After our
passionate conversation in class last Wednesday, I want to continue to explore
the issue of adulthood vs. childhood in Harry
Potter. I watched films 1-6 for the first time when I was 18. From there, I
started reading the books. I loved the story, the characters, the world,
everything. And then I came to Deathly
Hallows and I didn’t know how to process one of its many big reveals: the
Dumbledore dilemma. To put it in as few words as possible, we find out that
Dumbledore has been a kind of puppet master since the beginning. I was shocked
that Rowling would take such a noble, fatherly authority figure—one of our
pillars of the “good side”—and bring him down the way she did. Most children’s
fiction doesn’t do this; we can find plenty of incompetent or mostly absent
adults, but not many who are as complex as Dumbledore turns out to be. What
does this have to do with the book we actually read? Well, as reread, I started looking
at all of the authority figures, and what I realized was that Rowling
challenges the child/adult binary quite strongly from the very beginning. For
example, as early as chapter one we see adults lording over children in a very
totalitarian way: Dumbledore dictates what Harry’s childhood should be like, Uncle
Vernon tells Harry not to ask questions, and the very structure of Hogwarts’

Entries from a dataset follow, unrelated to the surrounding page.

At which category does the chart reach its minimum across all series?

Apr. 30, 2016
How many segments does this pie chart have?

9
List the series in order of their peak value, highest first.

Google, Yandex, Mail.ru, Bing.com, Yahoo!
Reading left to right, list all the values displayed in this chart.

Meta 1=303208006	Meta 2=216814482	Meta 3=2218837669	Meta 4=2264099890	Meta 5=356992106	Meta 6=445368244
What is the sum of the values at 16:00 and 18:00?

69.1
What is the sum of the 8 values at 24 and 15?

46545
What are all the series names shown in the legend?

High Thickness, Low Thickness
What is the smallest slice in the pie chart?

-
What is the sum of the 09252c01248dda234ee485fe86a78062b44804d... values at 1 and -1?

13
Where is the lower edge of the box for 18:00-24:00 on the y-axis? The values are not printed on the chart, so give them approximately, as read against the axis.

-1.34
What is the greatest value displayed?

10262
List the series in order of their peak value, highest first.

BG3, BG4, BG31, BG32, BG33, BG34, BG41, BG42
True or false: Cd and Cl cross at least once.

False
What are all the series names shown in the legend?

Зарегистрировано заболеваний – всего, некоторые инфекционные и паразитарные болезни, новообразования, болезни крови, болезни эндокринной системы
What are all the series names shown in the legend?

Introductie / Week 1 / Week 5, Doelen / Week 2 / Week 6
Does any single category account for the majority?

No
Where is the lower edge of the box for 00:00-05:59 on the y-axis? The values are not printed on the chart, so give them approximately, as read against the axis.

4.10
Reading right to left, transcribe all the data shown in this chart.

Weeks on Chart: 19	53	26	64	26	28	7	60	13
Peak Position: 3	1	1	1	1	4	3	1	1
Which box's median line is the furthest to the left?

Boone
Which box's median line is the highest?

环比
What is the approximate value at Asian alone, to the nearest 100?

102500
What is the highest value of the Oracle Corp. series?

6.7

educational system enforces strict rules on how students should think and
behave (think of how the sorting hat dictates identity). Harry and his comrades,
and other child protagonists in adolescent literature, have to resist this in
order to act and keep the narrative in motion. They cannot fully rely on any adult or else they would have very little to no agency. This is why I think that characters like Dumbledore, Sirius, and James Potter are so interesting. In the typical adolescent novel, we would be on their side and stay on their side. But Rowling frustrates that expectation by revealing them to be more human and complex. We might still be on their side at the end of the day, but not without first questioning their authority and our own response to their authority.